Wednesday, June 2, 2010

Success, Wall Street Style

I just finished reading "Den of Thieves" by James Stewart which is about the junk bond scandal that hit wall street in the '80s. What is fascinating about it is the similarities between it and the recent financial meltdown. Just swap "toxic asset" mortgages for corporate loans (AKA junk bonds) and hit the fast forward button.

Since this is a blog, I'm going to skip all explanations (read the book) and just hop to my observations:

First off, the financial system essentially and intrinsically encourages abuse. Capitalism trends towards perfect markets -- therefore there is an ever decreasing profit spread for financial guys to take advantage of. But wall street types are self-selected to not be happy with ever decreasing profits. They will find or create an edge.

Second, the junk-bond related crimes were totally unnecessary; they just added a buck or two per share to an already over-inflated, highly profitable transaction and sometimes "encouraged" a deal to go through if it was stalling. Judging by the lack of major arrests in the toxic asset meltdown, Wall street learned that crime in fact doesn't pay nearly as well as the long, legal con.

Third, never trust finance guys even as part of a reputable institution! [In fact, let me go on a limb and say, its your life, don't trust anyone! For major life issues like financial and medical, respect the expert opinions but learn their biases (for example, surgeons LIKE to do surgery, duhh!) and then spend the time to figure it out yourself!]

Around 2007-2008 a couple of my friends were buying a house and I was alarmed at the tendency for people to trust the bank's evaluation of how large a loan you could bear. Essentially they ceded responsibility for picking a reasonable load to the banking "experts", and did not bother to do even the most basic math. "If the bank is willing to offer me that much I must be good for it" is how the thinking goes. I think that this happened on a nationwide level. But I would tell my friends "yes but the bank's goal is for you to be in debt for the rest of your life, your goal should be to not be in debt. Because when you are in debt, you are paying 10% or more to your creditor. You are going into debt to buy more stuff, but ironically you'll end up with less".

Little did we know that many banks did not even care whether the loan could be repaid...
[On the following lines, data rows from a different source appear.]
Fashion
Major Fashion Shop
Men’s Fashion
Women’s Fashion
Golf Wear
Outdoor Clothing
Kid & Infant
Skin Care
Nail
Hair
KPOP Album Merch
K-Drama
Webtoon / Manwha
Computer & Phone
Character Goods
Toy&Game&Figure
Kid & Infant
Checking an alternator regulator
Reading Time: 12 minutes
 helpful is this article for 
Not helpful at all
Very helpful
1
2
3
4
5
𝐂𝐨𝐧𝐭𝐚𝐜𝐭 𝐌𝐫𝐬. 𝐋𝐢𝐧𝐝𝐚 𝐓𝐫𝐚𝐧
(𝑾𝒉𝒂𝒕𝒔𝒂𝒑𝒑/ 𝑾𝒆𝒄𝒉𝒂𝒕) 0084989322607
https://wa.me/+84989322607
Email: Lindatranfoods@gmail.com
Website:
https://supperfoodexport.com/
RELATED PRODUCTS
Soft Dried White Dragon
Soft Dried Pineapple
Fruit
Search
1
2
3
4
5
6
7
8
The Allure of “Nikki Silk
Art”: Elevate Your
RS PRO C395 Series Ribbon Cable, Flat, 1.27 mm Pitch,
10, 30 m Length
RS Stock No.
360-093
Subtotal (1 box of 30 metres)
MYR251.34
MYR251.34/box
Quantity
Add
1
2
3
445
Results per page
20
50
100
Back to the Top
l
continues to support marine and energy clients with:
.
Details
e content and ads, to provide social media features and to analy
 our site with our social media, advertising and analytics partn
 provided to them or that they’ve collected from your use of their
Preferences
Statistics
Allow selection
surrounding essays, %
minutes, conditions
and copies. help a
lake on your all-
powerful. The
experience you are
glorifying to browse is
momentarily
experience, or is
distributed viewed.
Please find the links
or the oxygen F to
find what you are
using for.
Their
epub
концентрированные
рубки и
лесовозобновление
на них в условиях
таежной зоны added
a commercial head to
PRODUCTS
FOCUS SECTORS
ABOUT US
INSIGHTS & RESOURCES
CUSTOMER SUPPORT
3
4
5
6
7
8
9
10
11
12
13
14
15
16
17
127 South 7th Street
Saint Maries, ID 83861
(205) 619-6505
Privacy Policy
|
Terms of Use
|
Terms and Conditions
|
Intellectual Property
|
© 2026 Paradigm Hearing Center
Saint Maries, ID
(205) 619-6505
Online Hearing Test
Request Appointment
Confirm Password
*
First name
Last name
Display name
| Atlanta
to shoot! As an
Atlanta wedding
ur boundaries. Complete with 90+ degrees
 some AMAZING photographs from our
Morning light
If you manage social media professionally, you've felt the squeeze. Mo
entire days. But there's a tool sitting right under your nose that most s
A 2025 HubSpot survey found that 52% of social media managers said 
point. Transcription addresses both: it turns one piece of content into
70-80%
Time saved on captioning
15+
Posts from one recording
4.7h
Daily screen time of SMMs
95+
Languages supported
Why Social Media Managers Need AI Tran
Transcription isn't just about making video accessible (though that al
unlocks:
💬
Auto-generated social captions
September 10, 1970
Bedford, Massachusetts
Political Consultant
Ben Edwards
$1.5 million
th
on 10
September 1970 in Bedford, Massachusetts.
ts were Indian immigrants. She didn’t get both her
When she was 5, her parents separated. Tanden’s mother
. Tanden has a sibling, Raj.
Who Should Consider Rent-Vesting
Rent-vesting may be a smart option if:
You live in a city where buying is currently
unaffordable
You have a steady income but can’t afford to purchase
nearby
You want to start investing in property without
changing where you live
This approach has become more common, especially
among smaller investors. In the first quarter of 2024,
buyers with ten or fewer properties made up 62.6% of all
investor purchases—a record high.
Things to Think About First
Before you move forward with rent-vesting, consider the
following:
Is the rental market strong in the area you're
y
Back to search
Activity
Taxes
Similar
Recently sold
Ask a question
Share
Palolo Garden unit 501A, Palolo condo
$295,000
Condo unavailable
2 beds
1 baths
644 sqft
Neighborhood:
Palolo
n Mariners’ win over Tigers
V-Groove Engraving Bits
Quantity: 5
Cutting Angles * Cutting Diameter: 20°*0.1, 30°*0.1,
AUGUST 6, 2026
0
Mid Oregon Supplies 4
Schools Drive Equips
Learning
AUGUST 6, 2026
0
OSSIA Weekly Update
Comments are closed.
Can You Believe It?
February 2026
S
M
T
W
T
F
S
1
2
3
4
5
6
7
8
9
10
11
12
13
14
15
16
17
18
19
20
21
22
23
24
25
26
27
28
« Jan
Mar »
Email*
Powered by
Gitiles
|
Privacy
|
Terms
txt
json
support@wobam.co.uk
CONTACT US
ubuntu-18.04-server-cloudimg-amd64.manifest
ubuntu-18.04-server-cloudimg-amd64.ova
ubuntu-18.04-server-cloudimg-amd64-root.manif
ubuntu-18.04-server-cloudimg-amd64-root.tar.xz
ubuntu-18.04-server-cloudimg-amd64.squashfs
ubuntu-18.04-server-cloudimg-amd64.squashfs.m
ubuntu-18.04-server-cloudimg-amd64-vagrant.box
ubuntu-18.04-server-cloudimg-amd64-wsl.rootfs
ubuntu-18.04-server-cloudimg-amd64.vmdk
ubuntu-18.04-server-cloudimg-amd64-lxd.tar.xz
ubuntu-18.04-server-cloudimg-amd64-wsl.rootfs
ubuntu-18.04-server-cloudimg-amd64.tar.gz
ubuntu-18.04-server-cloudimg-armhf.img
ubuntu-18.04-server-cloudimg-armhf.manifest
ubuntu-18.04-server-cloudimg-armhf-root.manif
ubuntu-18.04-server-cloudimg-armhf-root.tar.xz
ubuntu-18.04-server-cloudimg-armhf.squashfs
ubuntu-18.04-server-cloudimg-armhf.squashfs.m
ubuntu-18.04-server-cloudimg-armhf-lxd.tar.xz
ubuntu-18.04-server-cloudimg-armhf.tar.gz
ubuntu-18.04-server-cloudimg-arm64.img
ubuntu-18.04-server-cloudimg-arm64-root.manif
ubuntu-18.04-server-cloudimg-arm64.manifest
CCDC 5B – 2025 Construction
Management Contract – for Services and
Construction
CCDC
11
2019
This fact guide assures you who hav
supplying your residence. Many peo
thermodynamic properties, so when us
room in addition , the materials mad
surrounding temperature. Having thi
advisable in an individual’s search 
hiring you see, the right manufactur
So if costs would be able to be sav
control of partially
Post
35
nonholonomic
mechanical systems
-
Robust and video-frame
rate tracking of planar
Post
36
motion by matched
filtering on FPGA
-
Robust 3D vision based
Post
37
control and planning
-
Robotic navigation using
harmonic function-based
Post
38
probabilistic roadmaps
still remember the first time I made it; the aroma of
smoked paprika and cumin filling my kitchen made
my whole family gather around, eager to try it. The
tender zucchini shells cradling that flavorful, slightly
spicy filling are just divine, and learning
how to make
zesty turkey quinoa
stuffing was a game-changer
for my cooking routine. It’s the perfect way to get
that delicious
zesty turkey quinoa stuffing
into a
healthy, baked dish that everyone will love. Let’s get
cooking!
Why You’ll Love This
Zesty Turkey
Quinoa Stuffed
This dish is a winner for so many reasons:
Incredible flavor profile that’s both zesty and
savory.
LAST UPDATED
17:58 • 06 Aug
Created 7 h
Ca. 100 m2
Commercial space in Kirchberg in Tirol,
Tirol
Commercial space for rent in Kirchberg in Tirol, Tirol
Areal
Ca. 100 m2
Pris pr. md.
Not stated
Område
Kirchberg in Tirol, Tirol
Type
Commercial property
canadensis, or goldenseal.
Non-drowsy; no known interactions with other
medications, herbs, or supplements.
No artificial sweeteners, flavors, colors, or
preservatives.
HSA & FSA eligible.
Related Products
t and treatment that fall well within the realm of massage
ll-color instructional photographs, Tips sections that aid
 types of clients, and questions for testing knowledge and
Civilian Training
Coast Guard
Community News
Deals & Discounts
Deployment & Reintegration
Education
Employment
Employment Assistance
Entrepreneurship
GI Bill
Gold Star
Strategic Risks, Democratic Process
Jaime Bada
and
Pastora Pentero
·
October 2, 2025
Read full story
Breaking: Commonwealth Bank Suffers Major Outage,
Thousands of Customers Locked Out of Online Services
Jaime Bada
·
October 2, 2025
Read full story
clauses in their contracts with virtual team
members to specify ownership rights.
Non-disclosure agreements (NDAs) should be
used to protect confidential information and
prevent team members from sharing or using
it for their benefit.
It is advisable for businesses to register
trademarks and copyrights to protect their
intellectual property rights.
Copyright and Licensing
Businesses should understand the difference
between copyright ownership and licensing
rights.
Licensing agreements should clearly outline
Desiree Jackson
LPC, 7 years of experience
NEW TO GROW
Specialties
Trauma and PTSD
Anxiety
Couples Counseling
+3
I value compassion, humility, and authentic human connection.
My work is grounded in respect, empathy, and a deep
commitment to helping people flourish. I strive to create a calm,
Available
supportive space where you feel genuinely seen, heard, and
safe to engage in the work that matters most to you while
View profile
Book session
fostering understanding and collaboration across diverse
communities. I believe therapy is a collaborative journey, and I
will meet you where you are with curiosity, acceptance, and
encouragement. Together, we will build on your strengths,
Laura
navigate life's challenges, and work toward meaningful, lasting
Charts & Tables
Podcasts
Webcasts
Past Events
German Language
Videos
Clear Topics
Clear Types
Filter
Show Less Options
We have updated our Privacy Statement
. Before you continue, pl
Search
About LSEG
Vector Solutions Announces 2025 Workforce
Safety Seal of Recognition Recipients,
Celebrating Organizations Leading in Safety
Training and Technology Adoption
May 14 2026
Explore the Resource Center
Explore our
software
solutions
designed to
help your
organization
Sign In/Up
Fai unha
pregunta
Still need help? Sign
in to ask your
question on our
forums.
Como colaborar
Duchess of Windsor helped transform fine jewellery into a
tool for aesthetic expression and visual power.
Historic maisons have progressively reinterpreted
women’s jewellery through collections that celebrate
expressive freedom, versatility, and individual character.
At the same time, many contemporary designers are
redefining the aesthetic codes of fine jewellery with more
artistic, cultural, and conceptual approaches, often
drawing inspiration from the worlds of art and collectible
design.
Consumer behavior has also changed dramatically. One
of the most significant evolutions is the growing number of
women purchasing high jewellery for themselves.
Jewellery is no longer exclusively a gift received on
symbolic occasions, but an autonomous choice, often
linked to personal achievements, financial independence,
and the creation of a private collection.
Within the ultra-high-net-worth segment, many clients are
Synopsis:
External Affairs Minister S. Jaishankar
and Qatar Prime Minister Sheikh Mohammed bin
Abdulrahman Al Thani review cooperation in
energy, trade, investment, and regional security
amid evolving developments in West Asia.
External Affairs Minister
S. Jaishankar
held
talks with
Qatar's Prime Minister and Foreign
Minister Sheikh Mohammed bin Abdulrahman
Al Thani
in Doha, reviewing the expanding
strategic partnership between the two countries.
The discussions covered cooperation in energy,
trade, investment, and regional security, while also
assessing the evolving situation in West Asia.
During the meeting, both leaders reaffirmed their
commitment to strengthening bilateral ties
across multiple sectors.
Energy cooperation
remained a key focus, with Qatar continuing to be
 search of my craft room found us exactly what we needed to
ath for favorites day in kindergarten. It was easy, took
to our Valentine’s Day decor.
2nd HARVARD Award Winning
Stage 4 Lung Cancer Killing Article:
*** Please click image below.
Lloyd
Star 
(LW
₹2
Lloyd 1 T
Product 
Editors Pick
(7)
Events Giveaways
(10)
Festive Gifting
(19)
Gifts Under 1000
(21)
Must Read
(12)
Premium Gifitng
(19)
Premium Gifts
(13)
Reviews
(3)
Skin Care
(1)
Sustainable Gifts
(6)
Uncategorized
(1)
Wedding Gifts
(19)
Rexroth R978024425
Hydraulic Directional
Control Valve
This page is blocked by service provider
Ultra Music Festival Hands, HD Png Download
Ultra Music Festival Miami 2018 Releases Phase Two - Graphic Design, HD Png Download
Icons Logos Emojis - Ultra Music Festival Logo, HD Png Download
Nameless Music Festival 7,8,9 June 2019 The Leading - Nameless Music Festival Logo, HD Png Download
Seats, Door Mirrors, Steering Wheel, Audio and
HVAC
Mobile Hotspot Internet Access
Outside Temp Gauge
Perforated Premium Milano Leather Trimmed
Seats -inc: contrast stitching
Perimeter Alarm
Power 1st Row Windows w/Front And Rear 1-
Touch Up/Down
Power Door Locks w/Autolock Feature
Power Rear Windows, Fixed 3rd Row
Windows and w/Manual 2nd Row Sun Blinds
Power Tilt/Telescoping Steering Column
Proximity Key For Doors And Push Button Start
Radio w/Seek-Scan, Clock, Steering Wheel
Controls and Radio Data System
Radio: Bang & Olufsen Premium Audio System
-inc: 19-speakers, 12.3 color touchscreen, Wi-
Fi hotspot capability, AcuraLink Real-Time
Recipe for Wall Street Mega-Success
(slashdot style)

1. Identify an information advantage. Look in unregulated areas of finance. For extra credit, artificially create an information advantage in your favor. For example, bundle financial instruments so the underlying entities are hidden. Write contracts that only finanical lawyers can understand (insurance is a great area of opportunity for this method). Transform an out-of-favor, high-risk financial instrument into one that is "in-favor". Take advantage of people's trust in "experts" -- i.e. yourself.

2. Market, market, sell, sell, sell. Get college professors to write papers about how low risk your market historically was (before you entered it).

3. Jam increasingly ludicrious and high risk underlying entities into your framework since that maximizes your profit by reducing the base cost.

4. Use recursion to keep the aura of good times going -- if an issue is about to fail, grab it up, twist it around, and jam it back into the system (AKA refinancing).

3. ??? (this is where the optional crimes are committed)

4. Profit!!!

5. You have 3-7 years; the fall will be from the summit, sudden and hard. be ready to bail.